From nameless entity, SA cash cow, and then break-up
The harshness of the Territory’s climate and its remoteness for many years hindered its path to self-governance; see: the three attempts to colonise northern Australia post-European settlement, which ended with starvation, illness, and failure.
It was not until 1863 that the NT had its first breakthrough, according to Ken Parish, former NT Labor politician and senior law lecturer at Charles Darwin University (CDU).
“[South Australia] really, really wanted us, because the Overland Telegraph was about to be built and they thought they could take control of that as SA’s road to glory,” Mr Parish said.
Land was formally annexed from what had previously been a nameless part of NSW as the Northern Territory of South Australia, and it was ensured that NT citizens had the same right to political representation as South Australians.

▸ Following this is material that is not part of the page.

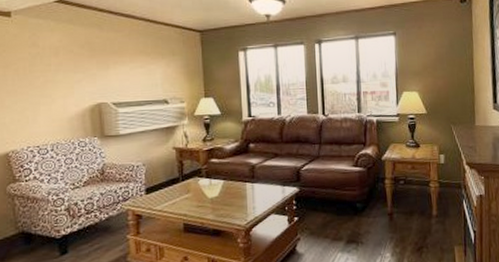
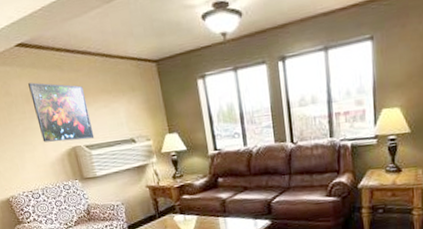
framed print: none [61,37,124,97] -> present [28,82,95,142]

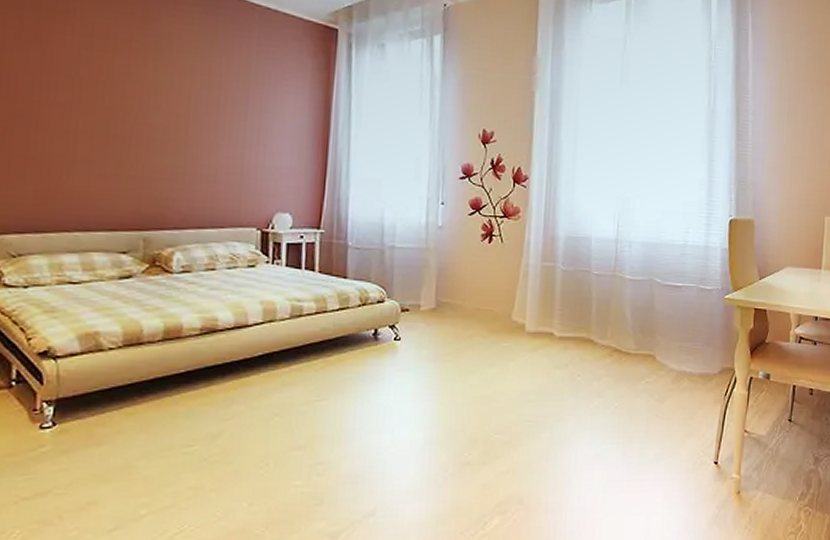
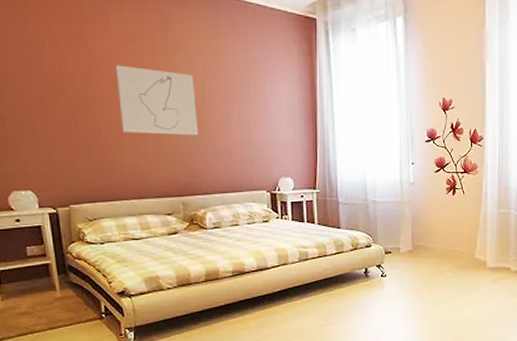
wall art: none [73,65,178,157] -> present [115,65,199,136]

Land sales commenced on March 1, 1864, and investors from London and Adelaide swooped in, buying up hundreds of lots of land. It was supposed to be the opportunity of a lifetime, but just one-tenth of the land sold had actually been surveyed.

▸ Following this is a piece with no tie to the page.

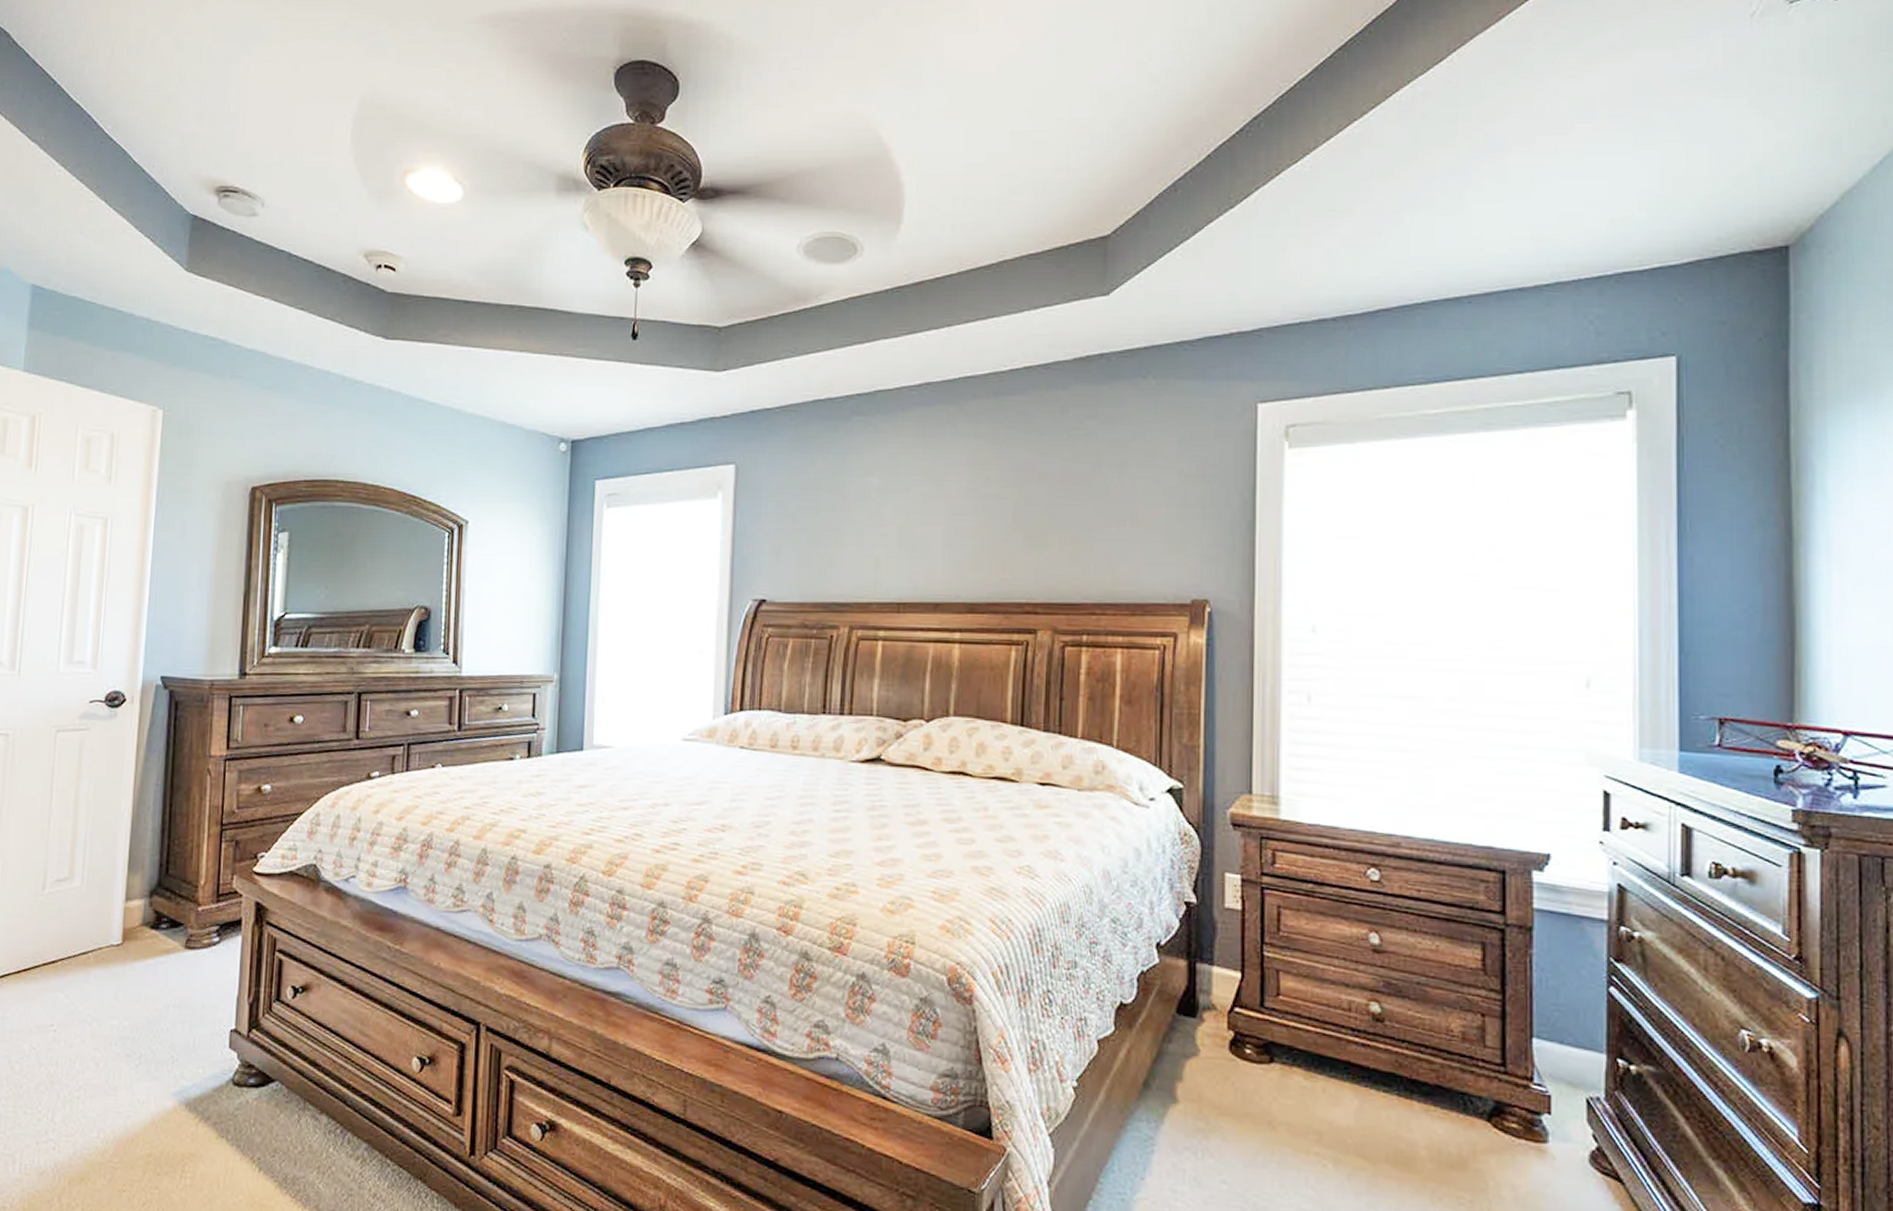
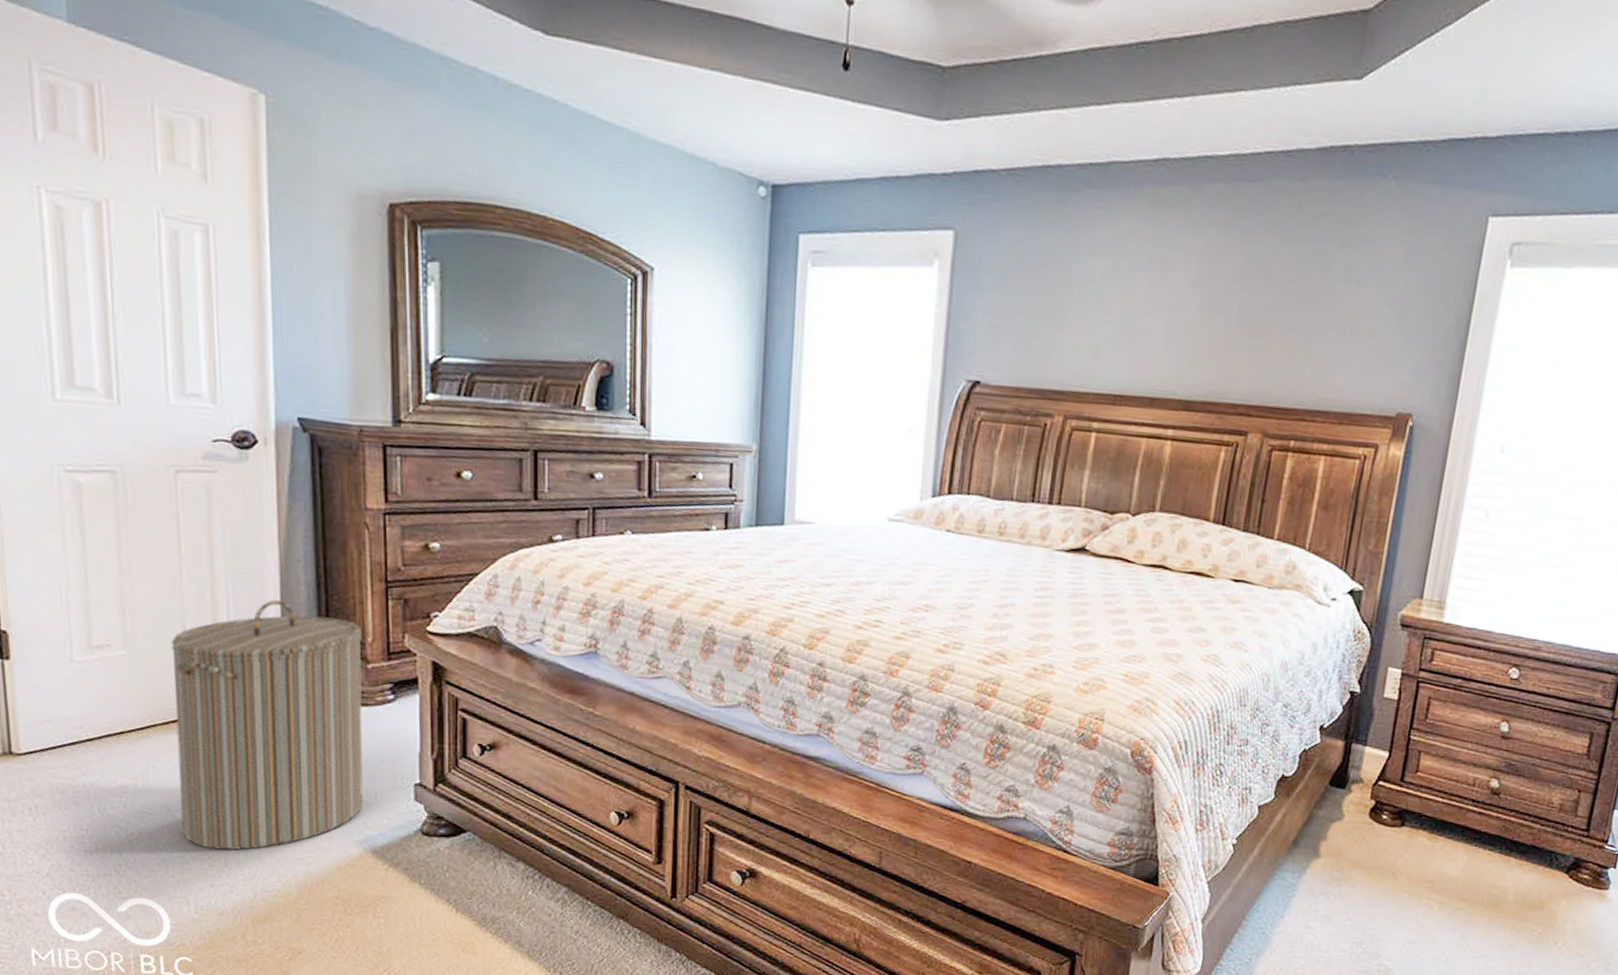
laundry hamper: none [18,846,197,1104] -> present [171,599,364,850]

“[Adelaide was established] by sub-dividing the whole joint and selling it to upper-aspirational Englishmen,” Mr Parish said.
“They tried the same scam with Darwin, and what people discovered was it was hot, dry, arid, and had lots of crocodiles.”
Investors turned tail; the expedition was recalled at the end of 1865, and disgruntled buyers sued the SA government for fraudulently inducing them into buying land, Mr Parish said.
Litigation continued for almost a decade and cost the SA government more than £73,000 in compensation, equivalent to around £8 million ($14 million) today.
Despite various government initiatives to develop the region, at the turn of the century the population stood at just 3,894 (Aboriginal Australians were not included in the survey), and the state was incurring further financial losses.
SA’s pot of gold had quickly turned into a bottomless pit.